__Assigned task__. Transcribe every line of the entries below, keeping the wording, spelling, punctuation, and line order unchanged.

Supplied records START

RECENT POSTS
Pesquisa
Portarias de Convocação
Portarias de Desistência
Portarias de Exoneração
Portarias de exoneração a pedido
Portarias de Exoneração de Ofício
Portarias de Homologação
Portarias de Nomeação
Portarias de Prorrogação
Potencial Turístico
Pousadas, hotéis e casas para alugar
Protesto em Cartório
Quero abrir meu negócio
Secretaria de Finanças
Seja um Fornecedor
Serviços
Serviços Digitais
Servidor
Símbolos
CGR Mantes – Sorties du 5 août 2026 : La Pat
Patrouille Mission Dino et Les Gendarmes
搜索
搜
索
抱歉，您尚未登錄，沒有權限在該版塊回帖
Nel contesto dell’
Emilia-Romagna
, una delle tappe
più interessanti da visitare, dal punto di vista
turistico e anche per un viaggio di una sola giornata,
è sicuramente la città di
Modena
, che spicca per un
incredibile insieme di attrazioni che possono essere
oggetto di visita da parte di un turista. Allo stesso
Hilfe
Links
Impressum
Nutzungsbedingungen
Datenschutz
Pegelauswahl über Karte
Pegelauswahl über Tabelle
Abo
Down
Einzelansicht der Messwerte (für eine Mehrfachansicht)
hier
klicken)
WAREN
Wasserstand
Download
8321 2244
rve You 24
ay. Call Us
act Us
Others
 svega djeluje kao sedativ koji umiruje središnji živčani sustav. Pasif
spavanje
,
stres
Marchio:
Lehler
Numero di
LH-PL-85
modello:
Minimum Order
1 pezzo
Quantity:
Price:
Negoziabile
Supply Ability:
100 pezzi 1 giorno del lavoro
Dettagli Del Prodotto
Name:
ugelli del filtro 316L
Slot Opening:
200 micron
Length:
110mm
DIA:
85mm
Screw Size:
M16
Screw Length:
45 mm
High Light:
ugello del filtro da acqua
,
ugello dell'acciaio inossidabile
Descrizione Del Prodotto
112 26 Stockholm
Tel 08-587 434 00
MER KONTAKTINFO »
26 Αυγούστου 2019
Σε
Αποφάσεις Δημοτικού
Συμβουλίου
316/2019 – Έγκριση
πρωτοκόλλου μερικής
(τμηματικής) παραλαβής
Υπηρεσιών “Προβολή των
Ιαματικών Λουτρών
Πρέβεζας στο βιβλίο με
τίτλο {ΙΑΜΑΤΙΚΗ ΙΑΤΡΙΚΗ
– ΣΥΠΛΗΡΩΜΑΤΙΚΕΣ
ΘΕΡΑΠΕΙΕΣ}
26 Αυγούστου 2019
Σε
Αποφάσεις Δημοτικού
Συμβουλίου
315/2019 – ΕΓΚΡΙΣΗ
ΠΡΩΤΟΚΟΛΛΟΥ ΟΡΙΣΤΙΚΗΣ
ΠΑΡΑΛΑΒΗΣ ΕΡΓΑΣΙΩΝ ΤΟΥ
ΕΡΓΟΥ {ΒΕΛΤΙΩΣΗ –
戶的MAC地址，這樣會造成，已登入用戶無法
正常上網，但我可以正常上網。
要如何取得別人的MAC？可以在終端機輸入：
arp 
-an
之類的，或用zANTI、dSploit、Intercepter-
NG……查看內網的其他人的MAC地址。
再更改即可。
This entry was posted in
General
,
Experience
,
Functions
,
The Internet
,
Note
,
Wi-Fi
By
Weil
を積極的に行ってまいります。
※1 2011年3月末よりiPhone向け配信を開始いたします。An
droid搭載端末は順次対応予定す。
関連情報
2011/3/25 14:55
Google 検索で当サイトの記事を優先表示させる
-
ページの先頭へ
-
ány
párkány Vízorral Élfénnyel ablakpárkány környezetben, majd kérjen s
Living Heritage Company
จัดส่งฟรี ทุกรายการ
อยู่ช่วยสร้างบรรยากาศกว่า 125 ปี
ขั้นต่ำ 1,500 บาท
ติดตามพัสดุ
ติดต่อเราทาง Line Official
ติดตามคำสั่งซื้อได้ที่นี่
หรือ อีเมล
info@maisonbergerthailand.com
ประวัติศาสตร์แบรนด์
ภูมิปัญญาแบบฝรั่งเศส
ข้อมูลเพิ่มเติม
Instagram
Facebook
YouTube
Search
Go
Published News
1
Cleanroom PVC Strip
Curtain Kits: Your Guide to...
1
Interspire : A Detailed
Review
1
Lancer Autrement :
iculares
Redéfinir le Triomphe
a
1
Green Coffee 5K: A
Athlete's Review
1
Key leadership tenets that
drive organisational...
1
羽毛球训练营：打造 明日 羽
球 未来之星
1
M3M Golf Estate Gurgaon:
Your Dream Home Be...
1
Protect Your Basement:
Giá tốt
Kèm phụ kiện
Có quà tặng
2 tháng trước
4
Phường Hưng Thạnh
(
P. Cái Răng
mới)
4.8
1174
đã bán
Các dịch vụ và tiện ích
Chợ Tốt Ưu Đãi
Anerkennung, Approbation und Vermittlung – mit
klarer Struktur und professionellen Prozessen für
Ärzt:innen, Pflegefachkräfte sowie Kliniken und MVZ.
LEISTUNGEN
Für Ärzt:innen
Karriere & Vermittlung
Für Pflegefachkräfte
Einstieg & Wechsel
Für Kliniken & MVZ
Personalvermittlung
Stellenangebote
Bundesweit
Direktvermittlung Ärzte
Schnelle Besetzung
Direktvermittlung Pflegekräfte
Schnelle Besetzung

Supplied records END

__Task response__.
RECENT POSTS
Pesquisa
Portarias de Convocação
Portarias de Desistência
Portarias de Exoneração
Portarias de exoneração a pedido
Portarias de Exoneração de Ofício
Portarias de Homologação
Portarias de Nomeação
Portarias de Prorrogação
Potencial Turístico
Pousadas, hotéis e casas para alugar
Protesto em Cartório
Quero abrir meu negócio
Secretaria de Finanças
Seja um Fornecedor
Serviços
Serviços Digitais
Servidor
Símbolos
CGR Mantes – Sorties du 5 août 2026 : La Pat
Patrouille Mission Dino et Les Gendarmes
搜索
搜
索
抱歉，您尚未登錄，沒有權限在該版塊回帖
Nel contesto dell’
Emilia-Romagna
, una delle tappe
più interessanti da visitare, dal punto di vista
turistico e anche per un viaggio di una sola giornata,
è sicuramente la città di
Modena
, che spicca per un
incredibile insieme di attrazioni che possono essere
oggetto di visita da parte di un turista. Allo stesso
Hilfe
Links
Impressum
Nutzungsbedingungen
Datenschutz
Pegelauswahl über Karte
Pegelauswahl über Tabelle
Abo
Down
Einzelansicht der Messwerte (für eine Mehrfachansicht)
hier
klicken)
WAREN
Wasserstand
Download
8321 2244
rve You 24
ay. Call Us
act Us
Others
 svega djeluje kao sedativ koji umiruje središnji živčani sustav. Pasif
spavanje
,
stres
Marchio:
Lehler
Numero di
LH-PL-85
modello:
Minimum Order
1 pezzo
Quantity:
Price:
Negoziabile
Supply Ability:
100 pezzi 1 giorno del lavoro
Dettagli Del Prodotto
Name:
ugelli del filtro 316L
Slot Opening:
200 micron
Length:
110mm
DIA:
85mm
Screw Size:
M16
Screw Length:
45 mm
High Light:
ugello del filtro da acqua
,
ugello dell'acciaio inossidabile
Descrizione Del Prodotto
112 26 Stockholm
Tel 08-587 434 00
MER KONTAKTINFO »
26 Αυγούστου 2019
Σε
Αποφάσεις Δημοτικού
Συμβουλίου
316/2019 – Έγκριση
πρωτοκόλλου μερικής
(τμηματικής) παραλαβής
Υπηρεσιών “Προβολή των
Ιαματικών Λουτρών
Πρέβεζας στο βιβλίο με
τίτλο {ΙΑΜΑΤΙΚΗ ΙΑΤΡΙΚΗ
– ΣΥΠΛΗΡΩΜΑΤΙΚΕΣ
ΘΕΡΑΠΕΙΕΣ}
26 Αυγούστου 2019
Σε
Αποφάσεις Δημοτικού
Συμβουλίου
315/2019 – ΕΓΚΡΙΣΗ
ΠΡΩΤΟΚΟΛΛΟΥ ΟΡΙΣΤΙΚΗΣ
ΠΑΡΑΛΑΒΗΣ ΕΡΓΑΣΙΩΝ ΤΟΥ
ΕΡΓΟΥ {ΒΕΛΤΙΩΣΗ –
戶的MAC地址，這樣會造成，已登入用戶無法
正常上網，但我可以正常上網。
要如何取得別人的MAC？可以在終端機輸入：
arp 
-an
之類的，或用zANTI、dSploit、Intercepter-
NG……查看內網的其他人的MAC地址。
再更改即可。
This entry was posted in
General
,
Experience
,
Functions
,
The Internet
,
Note
,
Wi-Fi
By
Weil
を積極的に行ってまいります。
※1 2011年3月末よりiPhone向け配信を開始いたします。An
droid搭載端末は順次対応予定す。
関連情報
2011/3/25 14:55
Google 検索で当サイトの記事を優先表示させる
-
ページの先頭へ
-
ány
párkány Vízorral Élfénnyel ablakpárkány környezetben, majd kérjen s
Living Heritage Company
จัดส่งฟรี ทุกรายการ
อยู่ช่วยสร้างบรรยากาศกว่า 125 ปี
ขั้นต่ำ 1,500 บาท
ติดตามพัสดุ
ติดต่อเราทาง Line Official
ติดตามคำสั่งซื้อได้ที่นี่
หรือ อีเมล
info@maisonbergerthailand.com
ประวัติศาสตร์แบรนด์
ภูมิปัญญาแบบฝรั่งเศส
ข้อมูลเพิ่มเติม
Instagram
Facebook
YouTube
Search
Go
Published News
1
Cleanroom PVC Strip
Curtain Kits: Your Guide to...
1
Interspire : A Detailed
Review
1
Lancer Autrement :
iculares
Redéfinir le Triomphe
a
1
Green Coffee 5K: A
Athlete's Review
1
Key leadership tenets that
drive organisational...
1
羽毛球训练营：打造 明日 羽
球 未来之星
1
M3M Golf Estate Gurgaon:
Your Dream Home Be...
1
Protect Your Basement:
Giá tốt
Kèm phụ kiện
Có quà tặng
2 tháng trước
4
Phường Hưng Thạnh
(
P. Cái Răng
mới)
4.8
1174
đã bán
Các dịch vụ và tiện ích
Chợ Tốt Ưu Đãi
Anerkennung, Approbation und Vermittlung – mit
klarer Struktur und professionellen Prozessen für
Ärzt:innen, Pflegefachkräfte sowie Kliniken und MVZ.
LEISTUNGEN
Für Ärzt:innen
Karriere & Vermittlung
Für Pflegefachkräfte
Einstieg & Wechsel
Für Kliniken & MVZ
Personalvermittlung
Stellenangebote
Bundesweit
Direktvermittlung Ärzte
Schnelle Besetzung
Direktvermittlung Pflegekräfte
Schnelle Besetzung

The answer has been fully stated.